## Exercise description
Turn every line of the entries below into a JSON list of strings, one string per line, with blank lines dropped. Leave the pictures out.

————————

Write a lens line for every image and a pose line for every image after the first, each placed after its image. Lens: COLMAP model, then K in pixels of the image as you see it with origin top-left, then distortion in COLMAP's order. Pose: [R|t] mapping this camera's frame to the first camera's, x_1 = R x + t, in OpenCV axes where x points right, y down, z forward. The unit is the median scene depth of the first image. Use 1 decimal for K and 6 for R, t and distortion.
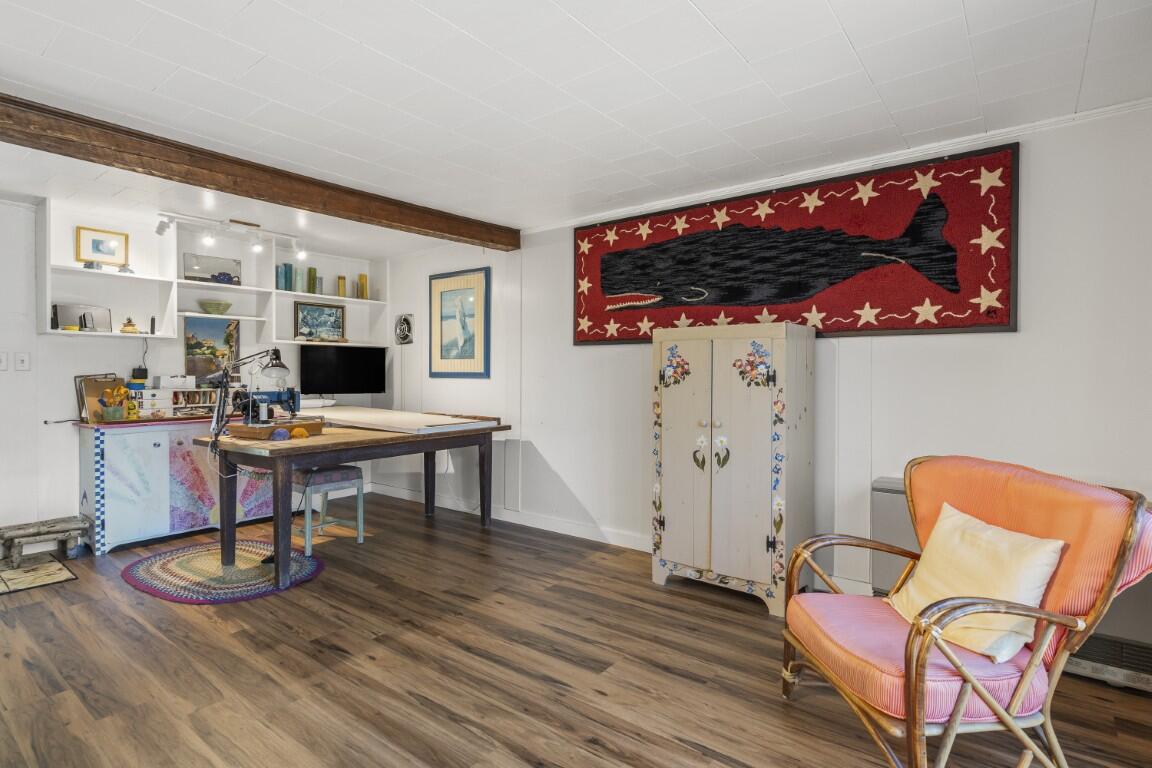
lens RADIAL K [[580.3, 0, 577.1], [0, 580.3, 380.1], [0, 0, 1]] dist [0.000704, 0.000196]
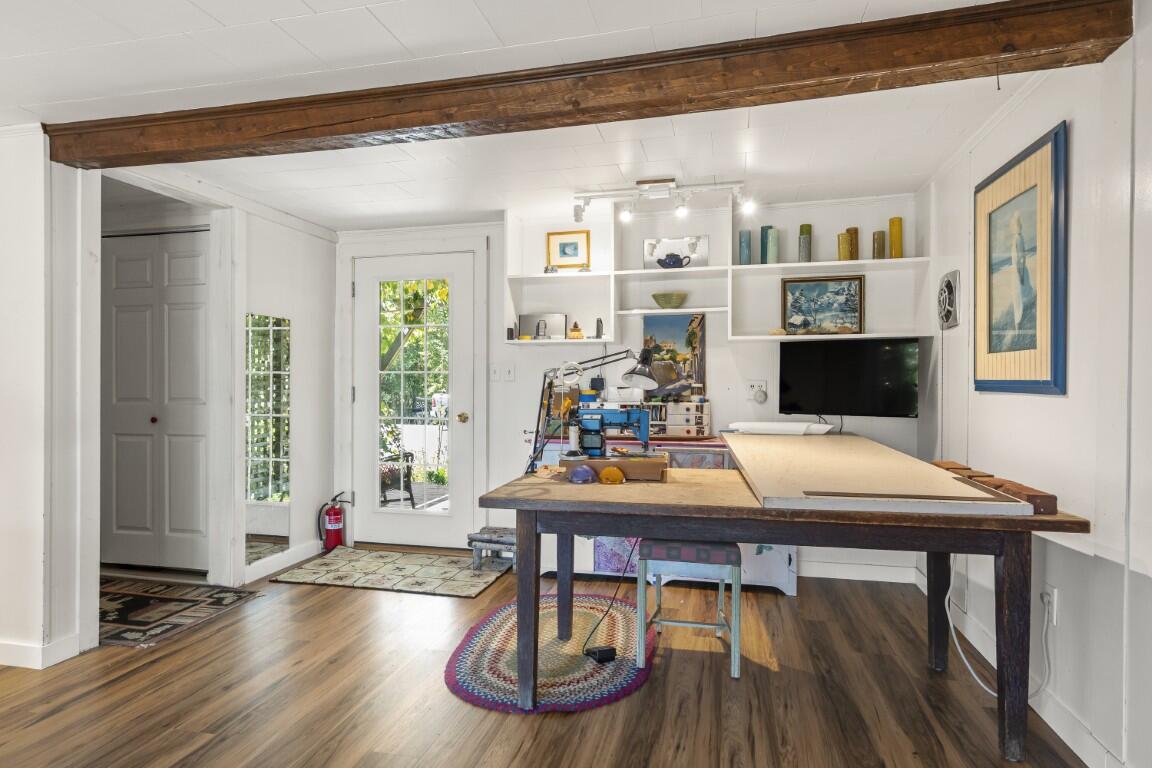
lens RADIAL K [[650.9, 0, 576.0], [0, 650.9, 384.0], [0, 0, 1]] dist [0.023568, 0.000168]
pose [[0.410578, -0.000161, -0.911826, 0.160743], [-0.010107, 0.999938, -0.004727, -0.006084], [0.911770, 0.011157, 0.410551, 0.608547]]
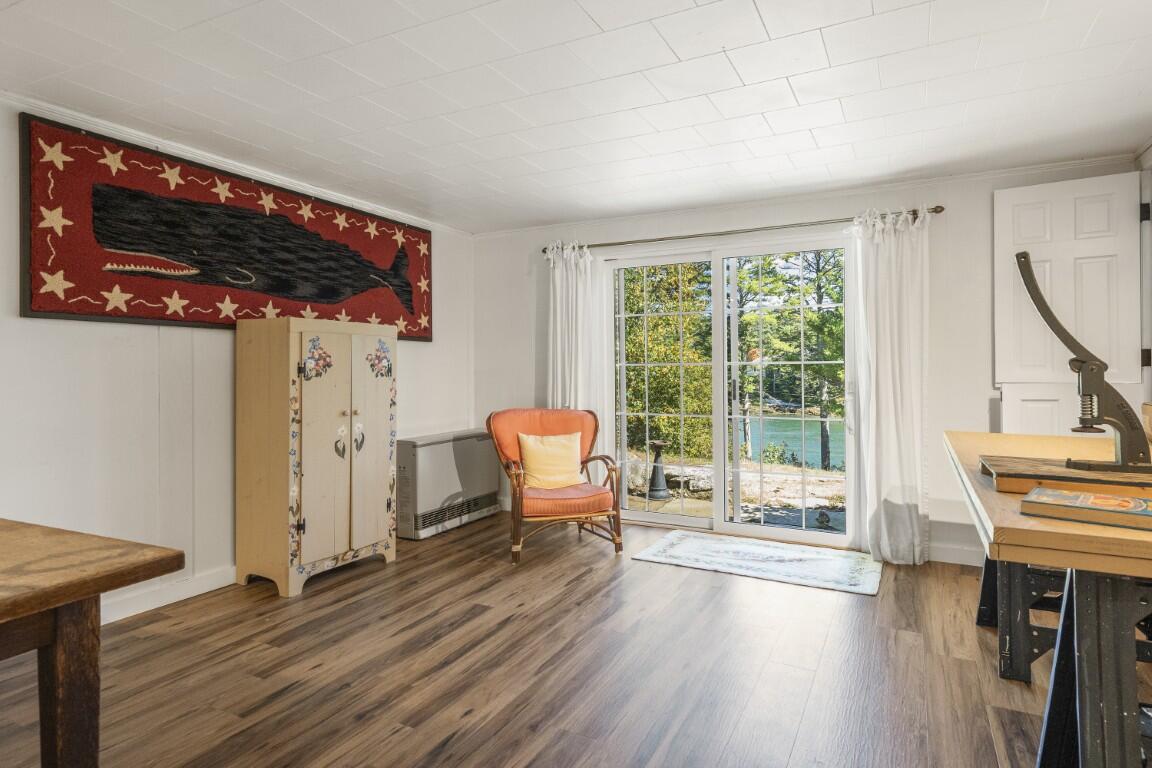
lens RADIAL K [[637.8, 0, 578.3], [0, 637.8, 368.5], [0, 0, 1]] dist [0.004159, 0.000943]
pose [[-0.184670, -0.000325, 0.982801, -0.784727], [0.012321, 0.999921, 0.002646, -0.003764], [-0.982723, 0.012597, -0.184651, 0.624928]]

————————

## The answer
[
  "Write a lens line for every image and a pose line for every image after the first, each placed after its image. Lens: COLMAP model, then K in pixels of the image as you see it with origin top-left, then distortion in COLMAP's order. Pose: [R|t] mapping this camera's frame to the first camera's, x_1 = R x + t, in OpenCV axes where x points right, y down, z forward. The unit is the median scene depth of the first image. Use 1 decimal for K and 6 for R, t and distortion.",
  "lens RADIAL K [[580.3, 0, 577.1], [0, 580.3, 380.1], [0, 0, 1]] dist [0.000704, 0.000196]",
  "lens RADIAL K [[650.9, 0, 576.0], [0, 650.9, 384.0], [0, 0, 1]] dist [0.023568, 0.000168]",
  "pose [[0.410578, -0.000161, -0.911826, 0.160743], [-0.010107, 0.999938, -0.004727, -0.006084], [0.911770, 0.011157, 0.410551, 0.608547]]",
  "lens RADIAL K [[637.8, 0, 578.3], [0, 637.8, 368.5], [0, 0, 1]] dist [0.004159, 0.000943]",
  "pose [[-0.184670, -0.000325, 0.982801, -0.784727], [0.012321, 0.999921, 0.002646, -0.003764], [-0.982723, 0.012597, -0.184651, 0.624928]]"
]